Viewer habits and routines always evolve. And so we have to, too. It’s on us to stay flexible so we can develop and introduce features that delight viewers and pivot our design system accordingly. We’re continually observing how our Living Room viewers interact with content — whether binge watching solo, a family night, or a social thing with friends. These scenarios inform how we design and what features we may release to our viewers.

Parting Thoughts (and a Challenge)

You made it to the end. Thank you for going down the rabbit hole of Living Room thoughts, habits and ideas for the future with me. Hopefully it inspires you and informs new concepts or approaches for the 10-ft space. Here are a few key tl;dr takeaways to share:

Design for Viewer Habits

Always consider the Living Room viewer and their weekly habits and routines. Recognize those human and environmental factors that will impact their attention span and cognitive load. Understand how “Lean In” and “Lean Back” behaviors impact your experience and create areas for both paradigms to exist.

TV is Social

Shows and movies are part of the zeitgeist. They bring people together, drive conversation, and impact points of view. People discuss the latest episode or how badly they want the next season to start. They watch with their friends and family, discuss the next day with their co-workers, and debate on social media. Never underestimate the power of FOMO.
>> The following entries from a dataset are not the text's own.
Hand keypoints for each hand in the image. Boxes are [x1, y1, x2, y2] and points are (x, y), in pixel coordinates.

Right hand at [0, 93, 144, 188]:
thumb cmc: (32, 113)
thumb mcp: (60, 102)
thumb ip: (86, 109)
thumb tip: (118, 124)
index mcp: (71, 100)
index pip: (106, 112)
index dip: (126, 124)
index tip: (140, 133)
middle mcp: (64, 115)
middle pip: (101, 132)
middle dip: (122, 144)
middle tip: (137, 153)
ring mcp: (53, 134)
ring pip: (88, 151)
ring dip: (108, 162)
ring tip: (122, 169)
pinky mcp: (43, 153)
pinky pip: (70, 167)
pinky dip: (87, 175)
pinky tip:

Think Beyond the Living Room

Voice Control and virtual assistants are already changing the way people interact with their television. They’re also lessening our dependence on physical remote controls. How might other applications, changes in viewer behavior, and IoT everywhere change the way we interact within our living rooms?

Whatever you do, let’s agree to not make it dull; we are designing for the living room, after all.